## [EXERCISE INSTRUCTIONS]
Summarize the post about Chargers jersey #12 in two sentences.

It's another long weekend for me and another jersey number post for today.  The Stephen Cooper X's and O's, which has been fairly shocking to write but is not quite ready, will be up by Monday at the latest.

#12.  It's a big number in Chargers history.  Do you remember why?  There are six nominees, all of them quarterbacks, and one that has been talked about since we started this series.  As always, your nominees and winner are after the jump.

One-Year Wonders:

  • Tom Flick - Flick was the backup quarterback for the 1986 Chargers, starting three games and leading the team to a 1-2 record in those games.  After being a backup who never saw the field with other teams, he got his biggest shot with the Chargers and did not perform the way he wanted to.  He finished the season with a 45.2% completion rate, 2 TDs, 8 Ints and a QB rating of 29.9.
  • Babe Laufenberg - Besides from having a much more interesting name, Babe did not differ much from Tom Flick.  In 1988 he was given his first real chance at being a starting quarterback anywhere, leading the Chargers to 2 wins in 6 starts.  He finished that season with a 47.9% completion rate, 4 TDs, 5 Ints and a QB rating of 59.3.

## [SUPPLIED INFORMATION]
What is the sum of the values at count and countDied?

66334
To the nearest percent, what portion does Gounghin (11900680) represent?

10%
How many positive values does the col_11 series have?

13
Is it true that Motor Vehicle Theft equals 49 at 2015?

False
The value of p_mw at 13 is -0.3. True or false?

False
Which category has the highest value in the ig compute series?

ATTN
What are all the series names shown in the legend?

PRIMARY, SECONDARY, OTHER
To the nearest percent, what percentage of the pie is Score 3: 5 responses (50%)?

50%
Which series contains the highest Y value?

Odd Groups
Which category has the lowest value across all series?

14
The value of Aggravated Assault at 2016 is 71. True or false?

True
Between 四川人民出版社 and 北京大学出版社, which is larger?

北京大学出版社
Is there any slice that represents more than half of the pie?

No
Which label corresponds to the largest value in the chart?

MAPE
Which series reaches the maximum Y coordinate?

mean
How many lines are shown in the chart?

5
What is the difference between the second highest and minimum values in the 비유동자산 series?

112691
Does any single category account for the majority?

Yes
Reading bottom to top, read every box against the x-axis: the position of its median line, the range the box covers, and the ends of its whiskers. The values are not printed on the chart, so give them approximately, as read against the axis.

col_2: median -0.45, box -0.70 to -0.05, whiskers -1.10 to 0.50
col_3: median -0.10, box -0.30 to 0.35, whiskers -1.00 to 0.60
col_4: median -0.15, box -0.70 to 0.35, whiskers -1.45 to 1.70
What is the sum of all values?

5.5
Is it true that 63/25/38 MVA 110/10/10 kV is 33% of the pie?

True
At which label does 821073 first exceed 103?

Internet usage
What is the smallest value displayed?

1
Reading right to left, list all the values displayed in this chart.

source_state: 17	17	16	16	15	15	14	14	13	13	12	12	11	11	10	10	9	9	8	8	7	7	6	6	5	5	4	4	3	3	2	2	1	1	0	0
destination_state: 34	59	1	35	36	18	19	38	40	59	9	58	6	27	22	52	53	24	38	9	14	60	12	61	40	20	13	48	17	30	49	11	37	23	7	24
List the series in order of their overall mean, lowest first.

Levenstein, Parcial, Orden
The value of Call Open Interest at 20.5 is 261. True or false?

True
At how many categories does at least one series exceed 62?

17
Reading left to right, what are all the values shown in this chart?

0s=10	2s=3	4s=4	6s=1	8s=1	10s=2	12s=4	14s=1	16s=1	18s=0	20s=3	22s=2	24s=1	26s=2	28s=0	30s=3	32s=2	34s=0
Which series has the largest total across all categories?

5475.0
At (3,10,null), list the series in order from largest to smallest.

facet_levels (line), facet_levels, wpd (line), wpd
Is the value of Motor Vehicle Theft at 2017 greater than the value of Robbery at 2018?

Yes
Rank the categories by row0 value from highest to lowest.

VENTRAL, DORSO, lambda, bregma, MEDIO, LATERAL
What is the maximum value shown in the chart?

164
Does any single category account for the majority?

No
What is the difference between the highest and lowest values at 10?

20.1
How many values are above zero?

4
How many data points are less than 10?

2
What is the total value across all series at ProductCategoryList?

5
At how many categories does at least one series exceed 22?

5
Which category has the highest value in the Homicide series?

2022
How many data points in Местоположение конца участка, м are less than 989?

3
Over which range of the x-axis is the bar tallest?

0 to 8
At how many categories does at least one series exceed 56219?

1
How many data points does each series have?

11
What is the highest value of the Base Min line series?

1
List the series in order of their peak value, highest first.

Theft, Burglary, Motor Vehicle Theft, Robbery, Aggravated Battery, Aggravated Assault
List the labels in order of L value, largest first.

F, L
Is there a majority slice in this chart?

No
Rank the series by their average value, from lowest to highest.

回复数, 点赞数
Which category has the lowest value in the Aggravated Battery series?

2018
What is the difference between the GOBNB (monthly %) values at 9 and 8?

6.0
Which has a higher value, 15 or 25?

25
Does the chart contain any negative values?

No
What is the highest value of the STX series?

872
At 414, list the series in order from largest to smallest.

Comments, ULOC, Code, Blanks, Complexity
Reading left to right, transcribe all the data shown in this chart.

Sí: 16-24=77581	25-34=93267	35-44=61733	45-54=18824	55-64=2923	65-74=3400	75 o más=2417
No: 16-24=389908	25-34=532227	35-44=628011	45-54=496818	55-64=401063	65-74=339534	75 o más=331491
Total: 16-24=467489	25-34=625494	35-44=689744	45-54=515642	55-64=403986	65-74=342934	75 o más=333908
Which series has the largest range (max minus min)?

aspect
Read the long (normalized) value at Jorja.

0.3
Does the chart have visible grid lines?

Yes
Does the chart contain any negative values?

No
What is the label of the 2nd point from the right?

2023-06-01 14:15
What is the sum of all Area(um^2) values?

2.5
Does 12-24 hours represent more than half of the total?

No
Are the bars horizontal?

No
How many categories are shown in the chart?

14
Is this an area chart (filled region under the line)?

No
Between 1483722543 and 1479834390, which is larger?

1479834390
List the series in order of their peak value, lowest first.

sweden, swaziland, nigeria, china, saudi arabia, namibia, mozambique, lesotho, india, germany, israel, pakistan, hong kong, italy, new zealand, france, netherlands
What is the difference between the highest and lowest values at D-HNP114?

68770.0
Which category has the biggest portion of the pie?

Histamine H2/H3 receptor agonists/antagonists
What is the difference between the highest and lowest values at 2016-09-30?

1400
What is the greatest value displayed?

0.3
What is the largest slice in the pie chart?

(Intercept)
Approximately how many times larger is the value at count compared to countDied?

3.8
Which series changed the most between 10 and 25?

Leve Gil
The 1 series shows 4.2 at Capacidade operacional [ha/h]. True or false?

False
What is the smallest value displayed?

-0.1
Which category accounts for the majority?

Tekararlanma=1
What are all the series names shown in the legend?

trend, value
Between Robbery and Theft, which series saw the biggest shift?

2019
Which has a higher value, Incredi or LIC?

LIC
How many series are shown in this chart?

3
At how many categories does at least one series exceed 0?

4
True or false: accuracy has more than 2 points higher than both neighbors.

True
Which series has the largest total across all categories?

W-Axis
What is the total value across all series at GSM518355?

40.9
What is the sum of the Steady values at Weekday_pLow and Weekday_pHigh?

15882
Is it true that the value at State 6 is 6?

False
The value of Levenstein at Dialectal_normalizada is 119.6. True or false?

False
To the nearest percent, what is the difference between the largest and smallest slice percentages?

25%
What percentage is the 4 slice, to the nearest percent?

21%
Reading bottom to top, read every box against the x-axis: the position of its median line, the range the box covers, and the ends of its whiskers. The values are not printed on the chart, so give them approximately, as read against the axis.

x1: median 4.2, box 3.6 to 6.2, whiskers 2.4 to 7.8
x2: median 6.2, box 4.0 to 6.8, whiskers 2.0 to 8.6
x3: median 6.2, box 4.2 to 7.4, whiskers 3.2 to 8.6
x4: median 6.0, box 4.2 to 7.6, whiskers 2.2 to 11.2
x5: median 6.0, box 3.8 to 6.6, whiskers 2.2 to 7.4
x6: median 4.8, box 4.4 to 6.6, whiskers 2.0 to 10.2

## [ANSWER TO THIS EXERCISE]
The post covers jersey #12, a big number in Chargers history with six nominees, all of them quarterbacks. Its "One-Year Wonders" section lists Tom Flick, who went 1-2 as a starter in 1986 with 2 TDs and 8 Ints, and Babe Laufenberg, who won 2 of 6 starts in 1988 with 4 TDs and 5 Ints.